*** Source document Section Begins ***
Geographic Information Systems Asked by ArslanAnjum on February 1, 2021

I have a table where points are stored with recorded time. I am storing points with 1s interval. Now if the user stayed approximately at the same spot for 2 hours, a number of useless points are dumped in db. How to avoid this or how to convert delete all points except 2 points. 1, when user entered that location and 2, when he left that location ?

2 Answers

You should examine the track spatially, and many points on a straight line could be eliminated to reduce number of points. For example if you use PostgreSQL/PostGIS, the ST_Simplify/ST_SimplifyPreserveTopology functions can be used. If you store your track points by two longitude, latitude columns the point geometries should be created first, than concatenated to linestring and finally simplify it.

Let's suppose a table called gps_pos with track_id, lat, lon, gps_time columns in a PostGIS enabled database, then you should use the following SQL statement to create simplified track (using PostgreSQL 9.0+):

SELECT track_id,
     ST_Simplify(ST_MakeLine(ST_SetSRID(ST_MakePoint(longitude, latitude), 4326) ORDER BY gps_time), 0.0001) As newgeom
     FROM gps_pos
     GROUP BY track_id;

Be careful with the tolerance it should be in degrees (0.0001 is ~0.5 arc seconds ~10m on the surface of the Earth). It may be better to make the simplification in a projected coordinate system e.g. Web Mercator (EPSG:3857):

SELECT track_id,
     ST_Simplify(ST_MakeLine(ST_Transform(ST_SetSRID(ST_MakePoint(longitude, latitude), 4326) 3857) ORDER BY gps_time), 1) As newgeom
     FROM gps_pos
     GROUP BY track_id;

This case the tolerance (1) is given in meters (the unit depends on the used spatial reference system).
*** Source document Section Ends ***
*** Provided data Section Begins ***
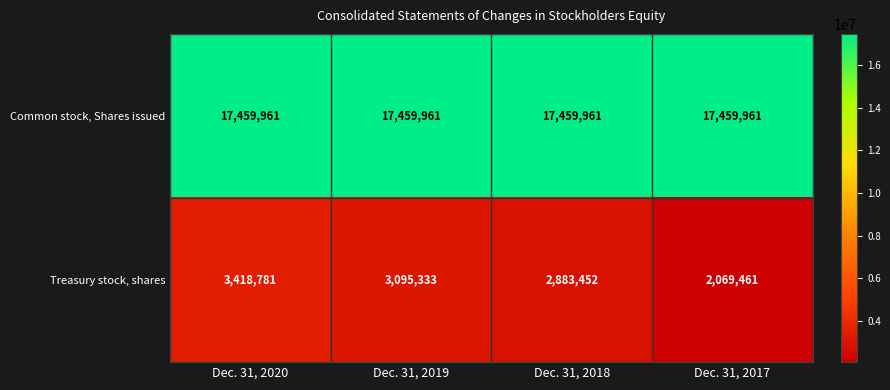

The value of Common stock, Shares issued at Dec. 31, 2019 is 8154446. True or false?

False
*** Provided data Section Ends ***
Write out the forum thread above on cutting down stored GPS track points, word for word and in full.

Geographic Information Systems Asked by ArslanAnjum on February 1, 2021

I have a table where points are stored with recorded time. I am storing points with 1s interval. Now if the user stayed approximately at the same spot for 2 hours, a number of useless points are dumped in db. How to avoid this or how to convert delete all points except 2 points. 1, when user entered that location and 2, when he left that location ?

2 Answers

You should examine the track spatially, and many points on a straight line could be eliminated to reduce number of points. For example if you use PostgreSQL/PostGIS, the ST_Simplify/ST_SimplifyPreserveTopology functions can be used. If you store your track points by two longitude, latitude columns the point geometries should be created first, than concatenated to linestring and finally simplify it.

Let's suppose a table called gps_pos with track_id, lat, lon, gps_time columns in a PostGIS enabled database, then you should use the following SQL statement to create simplified track (using PostgreSQL 9.0+):

SELECT track_id,
     ST_Simplify(ST_MakeLine(ST_SetSRID(ST_MakePoint(longitude, latitude), 4326) ORDER BY gps_time), 0.0001) As newgeom
     FROM gps_pos
     GROUP BY track_id;

Be careful with the tolerance it should be in degrees (0.0001 is ~0.5 arc seconds ~10m on the surface of the Earth). It may be better to make the simplification in a projected coordinate system e.g. Web Mercator (EPSG:3857):

SELECT track_id,
     ST_Simplify(ST_MakeLine(ST_Transform(ST_SetSRID(ST_MakePoint(longitude, latitude), 4326) 3857) ORDER BY gps_time), 1) As newgeom
     FROM gps_pos
     GROUP BY track_id;

This case the tolerance (1) is given in meters (the unit depends on the used spatial reference system).